Cartas marcadas: Mauricio Rosa
Ana, ao verificar o edital na internet, começou logo a reunir sua valiosa documentação. Diploma, certificados, atestados e um currículo completo, elaborado aos mínimos detalhes.
Além disso, Ana escreveu sobre todas as possíveis questões que seriam feitas. Treinou com familiares e amigos. Embasou-se sobre o assunto e a área na qual estava a se candidatar. Imaginou algo mais completo e articulatório.
Chegou quinze minutos antes. Ao ser chamada, encontrou-se com duas pessoas, uma lhe cumprimentou com muito respeito e simpatia e a outra nem olhou para seu rosto, ficou verificando o aparelho celular.
As perguntas iniciam:
– Qual o interesse na vaga?
– Quais seus pontos fracos e fortes?
– Trabalha bem em grupo?
– Tem disponibilidade de horário?
– Tem experiência?
– Qual seu grau de estudo mesmo?
Então, Ana, pergunta: você não leu meu arquivo? Algumas dessas questões já estão respondidas.
A “entrevistadora” responde: olhei meio por cima.
A outra pessoa fica mexendo no telefone dando leves sorrisos para algum “meme” que recebeu e só levanta para encher a cuida de chimarrão. A única pergunta que faz é: leu bem o edital?
Então, sem apresentar menos da metade dos argumentos que tinha, Ana é dispensada.
Dias depois o resultado: decepcionante. Ana sentiu-se uma palhaça.
Através de conversas e pesquisas, ela descobriu que sua pasta de arquivo e aquela entrevista era só um motivo burocrático. Ela descobriu que deveria ter dado abraços nas pessoas certas, apertar mãos corretas, oferecer café, distribuir panfletos e até fazer uma janta, com sobremesa a gosto. Também descobriu que precisa melhorar as amizades. Falar menos de sua vida pessoal e focar em seu desenvolvimento.
O “processo seletivo”, ela definiu como uma mesa de jogatina. Não importa quais são as suas cartas e quantas vezes você praticou. Antes do jogo começar, já há um vencedor.
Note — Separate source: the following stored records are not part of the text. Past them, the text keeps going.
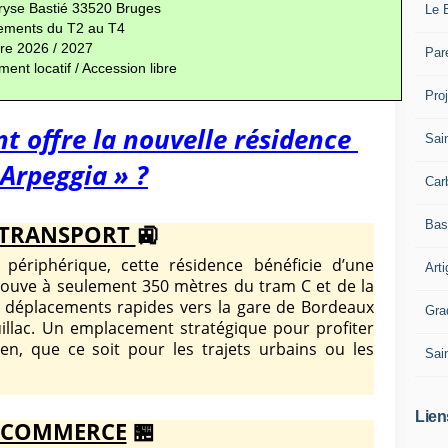
ryse Bastié 33520 Bruges
Le 
gements du T2 au T4 
re 2026 / 2027
Par
ment locatif / Accession libre
Pro
 offre la nouvelle résidence
Sai
 Arpeggia » ?
Car
Bas
TRANSPORT
🚉
riphérique, cette résidence bénéficie d’une
Art
e trouve à seulement 350 mètres du tram C et de la
 déplacements rapides vers la gare de Bordeaux
Gra
illac.
Un emplacement stratégique pour profiter
en, que ce soit pour les trajets urbains ou les
Sai
Lien
COMMERCE
🏪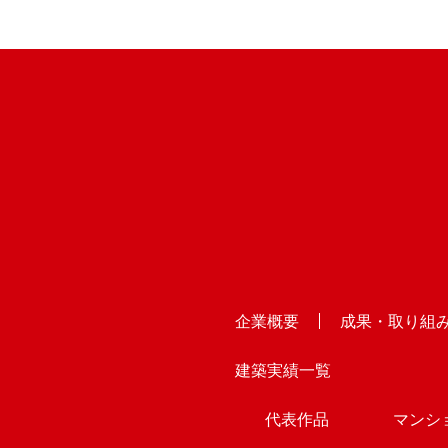
企業概要
成果・取り組
建築実績一覧
代表作品
マンシ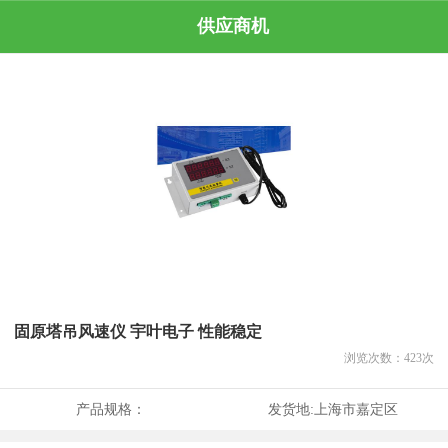
供应商机
固原塔吊风速仪 宇叶电子 性能稳定
浏览次数：
423
次
产品规格：
发货地:
上海市嘉定区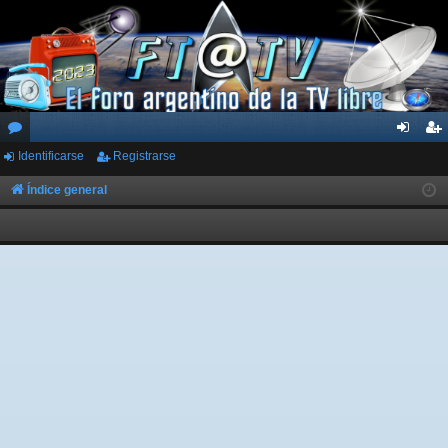
Identificarse
Registrarse
or
de
eg
os
nti
ist
Índice general
fic
ra
ar
rs
se
e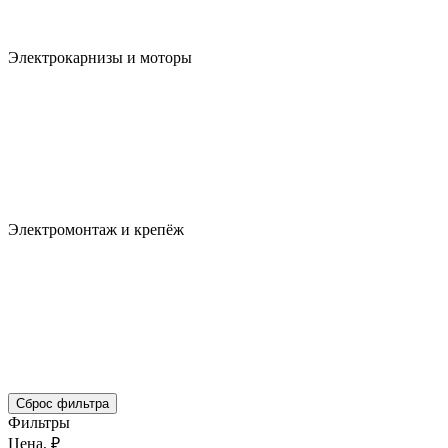
Электрокарнизы и моторы
Электромонтаж и крепёж
Сброс фильтра
Фильтры
Цена, ₽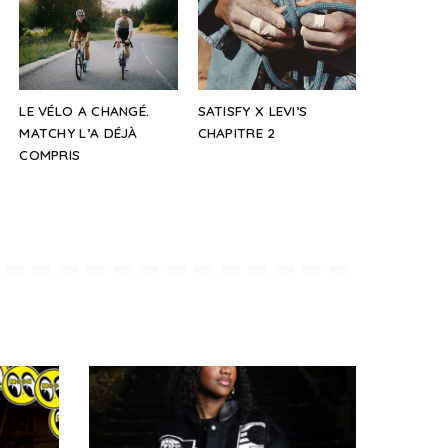
LE VÉLO A CHANGÉ.
SATISFY X LEVI’S
MATCHY L’A DÉJÀ
CHAPITRE 2
COMPRIS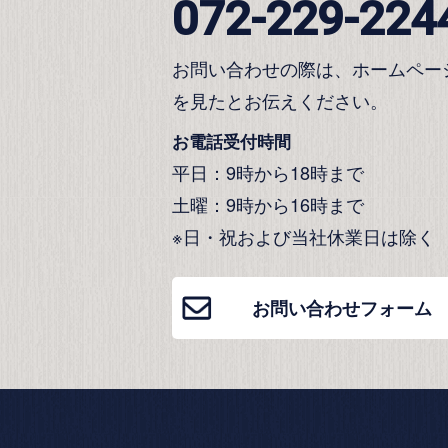
072-229-224
お問い合わせの際は、ホームペー
を見たとお伝えください。
お電話受付時間
平日：9時から18時まで
土曜：9時から16時まで
※日・祝および当社休業日は除く
お問い合わせフォーム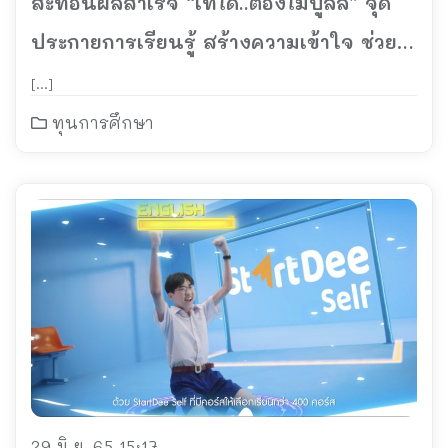
สะท้อนผลสำเร็จ “เท่ได้..ต้องไม่บูลลี่” จุด
ประกายการเรียนรู้ สร้างความเข้าใจ ช่วย
ลดปัญหาการบูลลี่ในรั้วโรงเรียน
[…]
ทุนการศึกษา
29 มิ.ย. 65 15:17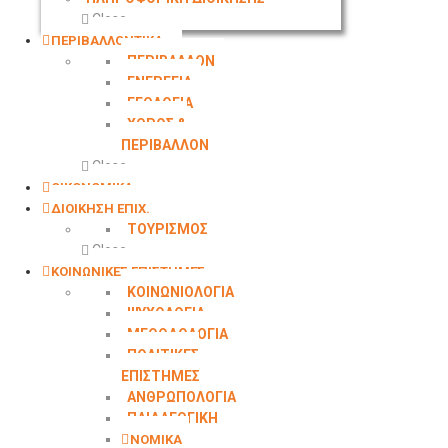
Close
ΠΕΡΙΒΑΛΛΟΝΤΙΚΑ
ΠΕΡΙΒΑΛΛΟΝ
ΕΝΕΡΓΕΙΑ
ΓΕΩΛOΓΙΑ
ΧΩΡΟΣ &
ΠΕΡΙΒΑΛΛΟΝ
Close
ΟΙΚΟΝΟΜΙΚΑ
ΔΙΟΙΚΗΣΗ ΕΠΙΧ.
ΤΟΥΡΙΣΜΟΣ
Close
ΚΟΙΝΩΝΙΚΕΣ ΕΠΙΣΤΗΜΕΣ
ΚΟΙΝΩΝΙΟΛΟΓΙΑ
ΨΥΧΟΛΟΓΙΑ
ΜΕΘΟΔΟΛΟΓΙΑ
ΠΟΛΙΤΙΚΕΣ
ΕΠΙΣΤΗΜΕΣ
ΑΝΘΡΩΠΟΛΟΓΙΑ
ΠΑΙΔΑΓΩΓΙΚΗ
ΝΟΜΙΚΑ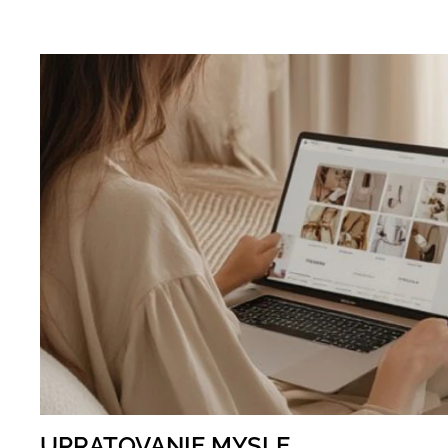
UPRATOVANIE MYSLE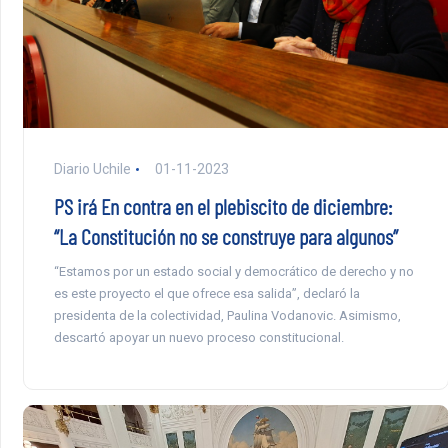
Diario Uchile
01-11-2023
PS irá En contra en el plebiscito de diciembre:
“La Constitución no se construye para algunos”
“Estamos por un estado social y democrático de derecho y no
es este proyecto el que ofrece esa salida”, declaró la
presidenta de la colectividad, Paulina Vodanovic. Asimismo,
descartó apoyar un nuevo proceso constitucional.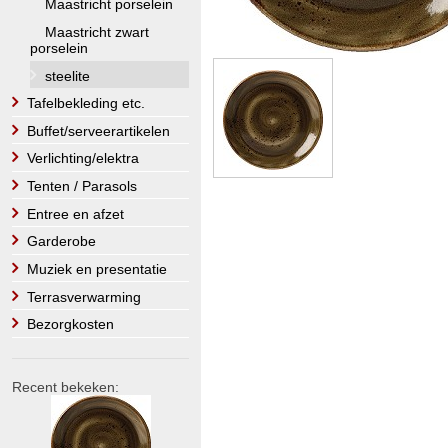
Maastricht porselein
Maastricht zwart
porselein
steelite
Tafelbekleding etc.
Buffet/serveerartikelen
Verlichting/elektra
Tenten / Parasols
Entree en afzet
Garderobe
Muziek en presentatie
Terrasverwarming
Bezorgkosten
Recent bekeken: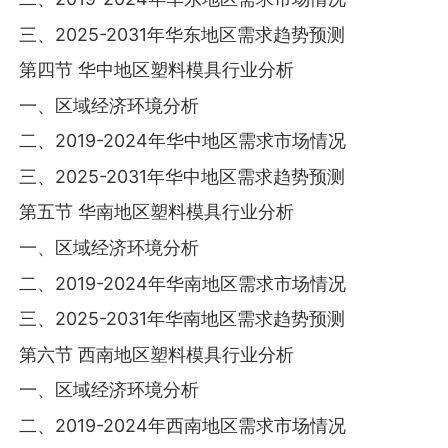
三、2025-2031年华东地区需求趋势预测
第四节 华中地区塑料模具行业分析
一、区域经济环境分析
二、2019-2024年华中地区需求市场情况
三、2025-2031年华中地区需求趋势预测
第五节 华南地区塑料模具行业分析
一、区域经济环境分析
二、2019-2024年华南地区需求市场情况
三、2025-2031年华南地区需求趋势预测
第六节 西南地区塑料模具行业分析
一、区域经济环境分析
二、2019-2024年西南地区需求市场情况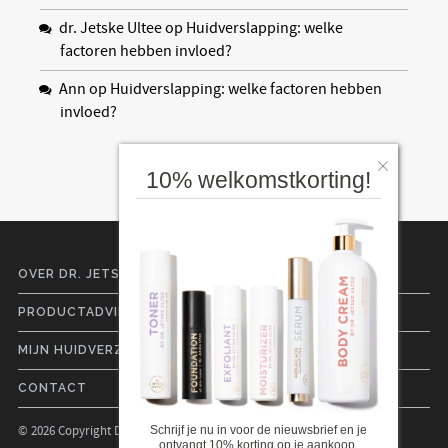
dr. Jetske Ultee
op
Huidverslapping: welke
factoren hebben invloed?
Ann
op
Huidverslapping: welke factoren hebben
invloed?
10% welkomstkorting!
OVER DR. JETSKE ULTEE
PRODUCTADVIES
MIJN HUIDVERZORGINGSLIJN
CONTACT
Schrijf je nu in voor de nieuwsbrief en je
© 2026 Copyright Dr. Jetske Ultee |
Cookies
|
Privacyverklaring
ontvangt 10% korting op je aankoop.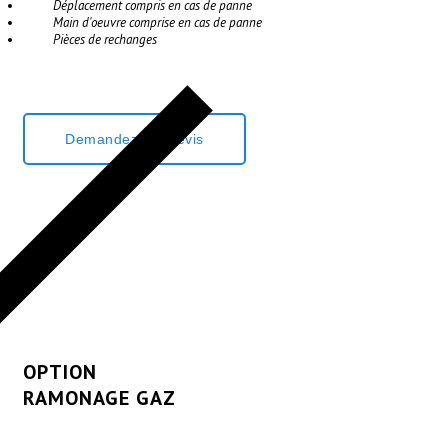
Déplacement compris en cas de panne
Main d'oeuvre comprise en cas de panne
Pièces de rechanges
Demandez Un Devis
OPTION
RAMONAGE GAZ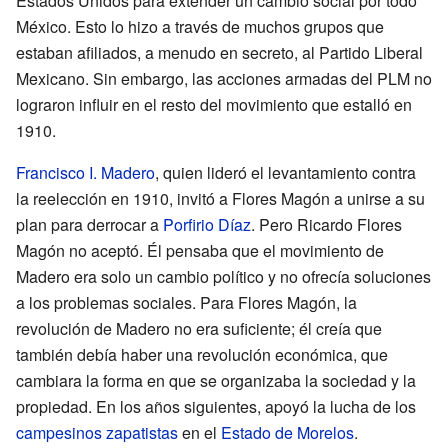
Estados Unidos para extender un cambio social por todo
México. Esto lo hizo a través de muchos grupos que
estaban afiliados, a menudo en secreto, al Partido Liberal
Mexicano. Sin embargo, las acciones armadas del PLM no
lograron influir en el resto del movimiento que estalló en
1910.
Francisco I. Madero
, quien lideró el levantamiento contra
la reelección en 1910, invitó a Flores Magón a unirse a su
plan para derrocar a
Porfirio Díaz
. Pero Ricardo Flores
Magón no aceptó. Él pensaba que el movimiento de
Madero era solo un cambio político y no ofrecía soluciones
a los problemas sociales. Para Flores Magón, la
revolución de Madero no era suficiente; él creía que
también debía haber una revolución económica, que
cambiara la forma en que se organizaba la sociedad y la
propiedad. En los años siguientes, apoyó la lucha de los
campesinos
zapatistas
en el
Estado de Morelos
.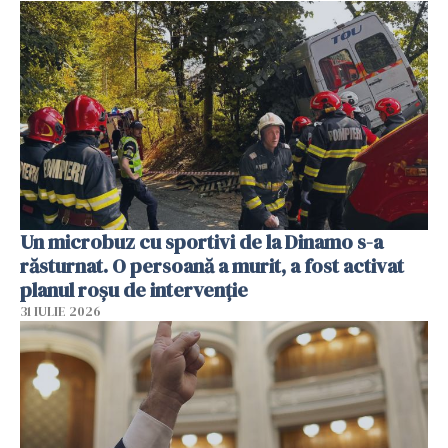
Un microbuz cu sportivi de la Dinamo s-a
răsturnat. O persoană a murit, a fost activat
planul roșu de intervenție
31 IULIE 2026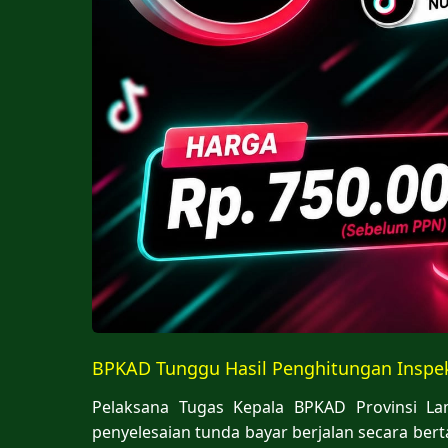
BPKAD Tunggu Hasil Penghitungan Inspe
Pelaksana Tugas Kepala BPKAD Provinsi L
penyelesaian tunda bayar berjalan secara be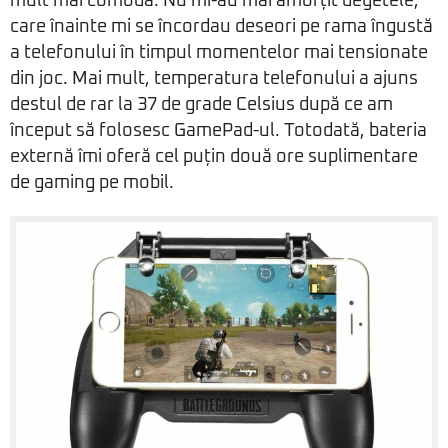
mult mai comodă. Nu mi-au mai amorțit degetele,
care înainte mi se încordau deseori pe rama îngustă
a telefonului în timpul momentelor mai tensionate
din joc. Mai mult, temperatura telefonului a ajuns
destul de rar la 37 de grade Celsius după ce am
început să folosesc GamePad-ul. Totodată, bateria
externă îmi oferă cel puțin două ore suplimentare
de gaming pe mobil.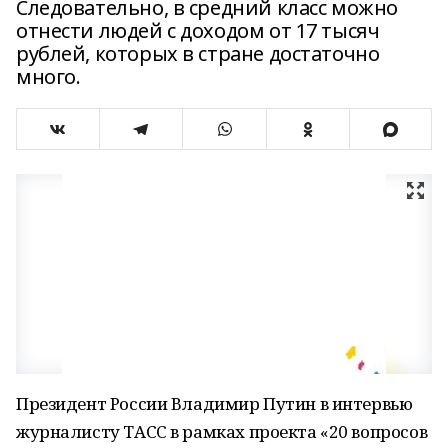
Следовательно, в средний класс можно
отнести людей с доходом от 17 тысяч
рублей, которых в стране достаточно
много.
Президент России Владимир Путин в интервью
журналисту ТАСС в рамках проекта «20 вопросов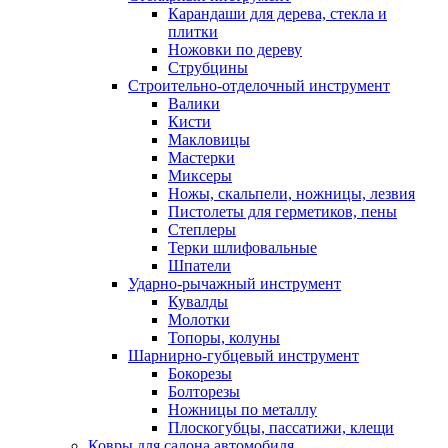
Карандаши для дерева, стекла и
плитки
Ножовки по дереву
Струбцины
Строительно-отделочный инструмент
Валики
Кисти
Макловицы
Мастерки
Миксеры
Ножы, скальпели, ножницы, лезвия
Пистолеты для герметиков, пены
Степлеры
Терки шлифовальные
Шпатели
Ударно-рычажный инструмент
Кувалды
Молотки
Топоры, колуны
Шарнирно-губцевый инструмент
Бокорезы
Болторезы
Ножницы по металлу
Плоскогубцы, пассатижи, клещи
Ковры для салона автомобиля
Guimarães Rosa dizia: “Pão ou pães, é questão de “opiniães””. O Sertão está em todo lugar.
Maurício Rosa diz: “Palhação ou palhações, todos “somões””. O Circo está em todo lugar.
Tenham empatia com os candidatos. Ouçam com seriedade, estudem seus currículos, não só cobrem a experiência, mas ofereçam-na. Ninguém nasce sabendo. Tenham posturas profissionais, o futuro da pessoa depende da sua decisão e você se preocupa com a água do mate. Respeitem a condição alheia. Um dia pode ser você que estará do outro lado da mesa.
A entrevista é um complemento ao currículo e às empresas e instituições, inclusive governamentais, usam como pano de fundo para “julgar” quem, na verdade, já foi escolhido, fazendo os outros perderem tempo.
Não generalizo, pois generalizar também é ser intolerante
Meu trabalho como autor também é criticar, doa a quem doer. O artista tem isso dentro de si, falar pelos que não podem ou não têm coragem. Não pode ficar escondido guardando uma opinião que, devido a sua função e reconhecimento, tem muita relevância.
Ana gastou tempo, energia, dinheiro com impressões de documentos, mas, como a batalhadora que é, ainda mantém a esperança.
Serviu o chapéu? Encaixa bem ele na cabeça e monta no cavalo da tua falta de empatia.